Что же касается до того, что именно Кузмича считали скрывшимся Александром, то поводом к этому было, во-первых, то, что старец был ростом, сложением и наружностью так похож на императора, что люди (камер-лакеи, признавшие Кузмича Александром), видавшие Александра и его портреты, находили между ними поразительное сходство, и один и тот же возраст, и та же характерная сутуловатость; во-вторых, то, что Кузмич, выдававший себя за непомнящего родства бродягу, знал иностранные языки и всеми приемами своими величавой ласковости обличал человека, привыкшего к самому высокому положению; в-третьих, то, что старец никогда никому не открыл своего имени и звания, а между тем невольно прорывающимися выражениями выдавал себя за человека, когда-то стоявшего выше всех других людей; и, в-четвертых, то, что он перед смертью уничтожил какие-то бумаги, из которых остался один листок с шифрованными странными знаками и инициалами А. и П.; в-пятых, то, что, несмотря на всю набожность, старец никогда не говел. Когда же посетивший его архиерей уговаривал его исполнить долг христианина, старец сказал: «Если бы я на исповеди не сказал про себя правды, небо удивилось бы; если же бы я сказал, кто я, удивилась бы земля».
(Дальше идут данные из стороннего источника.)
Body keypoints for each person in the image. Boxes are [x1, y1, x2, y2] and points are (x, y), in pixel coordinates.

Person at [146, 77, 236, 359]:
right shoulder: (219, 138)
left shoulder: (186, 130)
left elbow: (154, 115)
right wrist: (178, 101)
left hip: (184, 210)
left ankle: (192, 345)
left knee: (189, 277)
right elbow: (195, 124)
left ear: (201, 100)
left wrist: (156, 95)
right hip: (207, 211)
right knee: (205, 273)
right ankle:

Все догадки и сомнения эти перестали быть сомнениями и стали достоверностью вследствие найденных записок Кузмича. Записки эти следующие. Начинаются они так:

I

Спаси Бог бесценного друга Ивана Григорьевича[25] за это восхитительное убежище. Не стою я его доброты и милости Божией. Я здесь спокоен. Народа ходит меньше, и я один с своими преступными воспоминаниями и с Богом. Постараюсь воспользоваться уединением, чтобы подробно описать свою жизнь. Она может быть поучительна людям.

Я родился и прожил сорок семь лет своей жизни среди самых ужасных соблазнов и не только не устоял против них, но упивался ими, соблазнялся и соблазнял других, грешил и заставлял грешить. Но Бог оглянулся на меня. И вся мерзость моей жизни, которую я старался оправдать перед собой и сваливать на других, наконец открылась мне во всем своем ужасе, и Бог помог мне избавиться не от зла – я еще полон его, хотя и борюсь с ним, – но от участия в нем. Какие душевные муки я пережил и что совершилось в моей душе, когда я понял всю свою греховность и необходимость искупления (не веры в искупление, а настоящего искупления грехов своими страданиями), я расскажу в своем месте. Теперь же опишу только самые действия мои, как я успел уйти из своего положения, оставив вместо своего трупа труп замученного мною до смерти солдата, и приступлю к описанию своей жизни с самого начала.

Бегство мое совершилось так. В Таганроге я жил в том же безумии, в каком жил все эти последние двадцать четыре года. Я, величайший преступник, убийца отца, убийца сотен тысяч людей на войнах, которых я был причиной, гнусный развратник, злодей, верил тому, что мне про меня говорили, считал себя спасителем Европы, благодетелем человечества, исключительным совершенством, un heureux hasard,[26] как я сказал это madame Stael.[27] Я считал себя таким, но Бог не совсем оставил меня, и недремлющий голос совести не переставая грыз меня. Все мне было нехорошо, все были виноваты. Один я был хорош, и никто не понимал этого. Я обращался к Богу, молился то православному Богу с Фотием, то католическому, то протестантскому с Парротом, то иллюминатскому с Крюденер, но и к Богу я обращался только перед людьми, чтоб они любовались мною. Я презирал всех людей, а эти-то презренные люди, их мнение только и было для меня важно, только ради его я жил и действовал. Одному мне было ужасно. Еще ужаснее с нею, с женою. Ограниченная, лживая, капризная, злая, чахоточная и вся притворство, она хуже всего отравляла мою жизнь. Nous étions censés[28] проживать нашу новую lune de miel,[29] а это был ад в приличных формах, притворный и ужасный.